In eukaryotes, genes are organized into segments referred to as exons and introns.  When genes are transcribed into messenger RNA (mRNA), the exons are joined together and the introns are spliced out. The majority of eukaryotic genes contain multiple exons and introns.  In such cases, the exons can be joined together in different patterns in a process called alternative splicing to generate multiple mRNAs from a single gene, each of which can encode a protein with a distinct function. Alternative splicing is a common means by which eukaryotes regulate gene expression and is the primary means of enhancing the diversity of proteins encoded in the genome.  In addition, defects in alternative splicing can result in the onset of many human diseases including cancer, Alzheimer’s disease, and myotonic dystrophy.  Thus, understanding the mechanisms by which alternative splicing is regulated is of tremendous importance to human health.
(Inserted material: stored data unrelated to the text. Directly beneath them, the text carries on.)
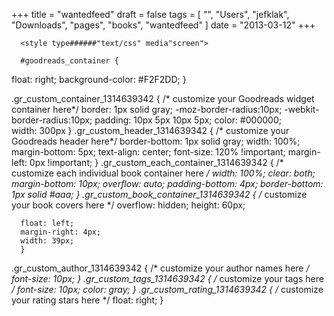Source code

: +++
title = "wantedfeed"
draft = false
tags = [
    "",
    "Users",
    "jefklak",
    "Downloads",
    "pages",
    "books",
    "wantedfeed"
]
date = "2013-03-12"
+++


      <style type######"text/css" media"screen">
      
      #goodreads_container {
float: right;
background-color: #F2F2DD;
      }
      
  .gr_custom_container_1314639342 {
    /* customize your Goodreads widget container here*/
    border: 1px solid gray;
    -moz-border-radius:10px;
    -webkit-border-radius:10px;
    padding: 10px 5px 10px 5px;
    color: #000000;          
    width: 300px
  }
  .gr_custom_header_1314639342 {
    /* customize your Goodreads header here*/
    border-bottom: 1px solid gray;
    width: 100%;
    margin-bottom: 5px;
    text-align: center;
    font-size: 120% !important;
    margin-left: 0px !important;
  }
  .gr_custom_each_container_1314639342 {
    /* customize each individual book container here */
    width: 100%;
    clear: both;
    margin-bottom: 10px;
    overflow: auto;
    padding-bottom: 4px;
    border-bottom: 1px solid #aaa;
  }
  .gr_custom_book_container_1314639342 { 
    /* customize your book covers here */
    overflow: hidden;
    height: 60px;
    
      float: left;
      margin-right: 4px;
      width: 39px;
      }
  .gr_custom_author_1314639342 {
    /* customize your author names here */
    font-size: 10px;
  }
  .gr_custom_tags_1314639342 {
    /* customize your tags here */
    font-size: 10px;
    color: gray;
  }
  .gr_custom_rating_1314639342 {
    /* customize your rating stars here */
    float: right;
  }
</style>


<div id="goodreads_container">
<div id="gr_custom_widget_1314639342"></div>
</div>

<script type######"text/javascript" charset"utf-8" src######"http://www.goodreads.com/review/custom_widget/5451893.Wouter's%20bookshelf:%20to-read?cover_positionleft&amp;cover_size######small&amp;num_books15&amp;order######d&amp;shelfto-read&amp;show_author######1&amp;show_cover1&amp;show_rating######0&amp;show_review1&amp;show_tags######0&amp;show_title1&amp;sort######date_added&amp;widget_bg_colorFFFFFF&amp;widget_bg_transparent######&amp;widget_border_width1&amp;widget_id######1314639342&amp;widget_text_color000000&amp;widget_title_size######medium&amp;widget_widthmedium"></script>

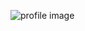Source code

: ![profile image](https://avatars1.githubusercontent.com/u/53349389?s=400&u=0644d91d0953bf08342827c6c861bbfb60bca3a6&v=4)
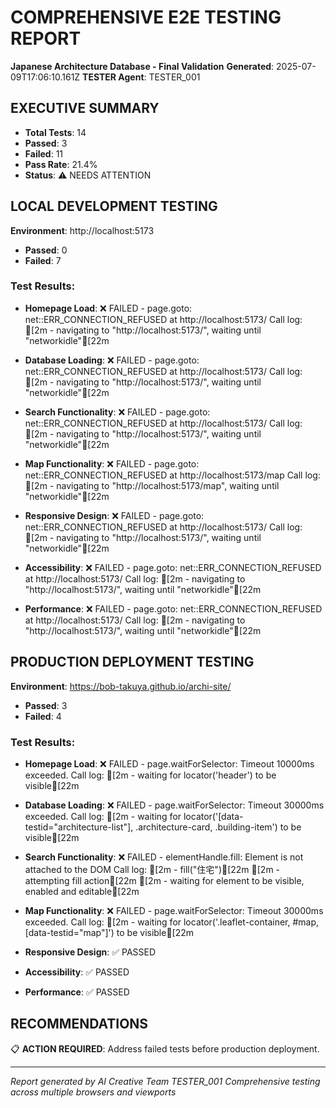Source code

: 
# COMPREHENSIVE E2E TESTING REPORT
**Japanese Architecture Database - Final Validation**
**Generated**: 2025-07-09T17:06:10.161Z
**TESTER Agent**: TESTER_001

## EXECUTIVE SUMMARY
- **Total Tests**: 14
- **Passed**: 3
- **Failed**: 11
- **Pass Rate**: 21.4%
- **Status**: ⚠️ NEEDS ATTENTION

## LOCAL DEVELOPMENT TESTING
**Environment**: http://localhost:5173
- **Passed**: 0
- **Failed**: 7

### Test Results:
- **Homepage Load**: ❌ FAILED - page.goto: net::ERR_CONNECTION_REFUSED at http://localhost:5173/
Call log:
[2m  - navigating to "http://localhost:5173/", waiting until "networkidle"[22m

- **Database Loading**: ❌ FAILED - page.goto: net::ERR_CONNECTION_REFUSED at http://localhost:5173/
Call log:
[2m  - navigating to "http://localhost:5173/", waiting until "networkidle"[22m

- **Search Functionality**: ❌ FAILED - page.goto: net::ERR_CONNECTION_REFUSED at http://localhost:5173/
Call log:
[2m  - navigating to "http://localhost:5173/", waiting until "networkidle"[22m

- **Map Functionality**: ❌ FAILED - page.goto: net::ERR_CONNECTION_REFUSED at http://localhost:5173/map
Call log:
[2m  - navigating to "http://localhost:5173/map", waiting until "networkidle"[22m

- **Responsive Design**: ❌ FAILED - page.goto: net::ERR_CONNECTION_REFUSED at http://localhost:5173/
Call log:
[2m  - navigating to "http://localhost:5173/", waiting until "networkidle"[22m

- **Accessibility**: ❌ FAILED - page.goto: net::ERR_CONNECTION_REFUSED at http://localhost:5173/
Call log:
[2m  - navigating to "http://localhost:5173/", waiting until "networkidle"[22m

- **Performance**: ❌ FAILED - page.goto: net::ERR_CONNECTION_REFUSED at http://localhost:5173/
Call log:
[2m  - navigating to "http://localhost:5173/", waiting until "networkidle"[22m


## PRODUCTION DEPLOYMENT TESTING
**Environment**: https://bob-takuya.github.io/archi-site/
- **Passed**: 3
- **Failed**: 4

### Test Results:
- **Homepage Load**: ❌ FAILED - page.waitForSelector: Timeout 10000ms exceeded.
Call log:
[2m  - waiting for locator('header') to be visible[22m

- **Database Loading**: ❌ FAILED - page.waitForSelector: Timeout 30000ms exceeded.
Call log:
[2m  - waiting for locator('[data-testid="architecture-list"], .architecture-card, .building-item') to be visible[22m

- **Search Functionality**: ❌ FAILED - elementHandle.fill: Element is not attached to the DOM
Call log:
[2m    - fill("住宅")[22m
[2m  - attempting fill action[22m
[2m    - waiting for element to be visible, enabled and editable[22m

- **Map Functionality**: ❌ FAILED - page.waitForSelector: Timeout 30000ms exceeded.
Call log:
[2m  - waiting for locator('.leaflet-container, #map, [data-testid="map"]') to be visible[22m

- **Responsive Design**: ✅ PASSED
- **Accessibility**: ✅ PASSED
- **Performance**: ✅ PASSED

## RECOMMENDATIONS
📋 **ACTION REQUIRED**: Address failed tests before production deployment.

---
*Report generated by AI Creative Team TESTER_001*
*Comprehensive testing across multiple browsers and viewports*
My laboratory is interested in all aspects of the regulation of alternative splicing in Drosophila melanogaster.  Drosophila is an excellent system in which to study alternative splicing due to the ability to use cutting-edge genetic, biochemical, tissue culture, and genomic technologies.  In addition, the majority of the genes involved in the regulation of alternative splicing are shared between humans and flies.  Thus, the principals we learn by studying this process in Drosophila are directly applicable to the regulation of alternative splicing in humans.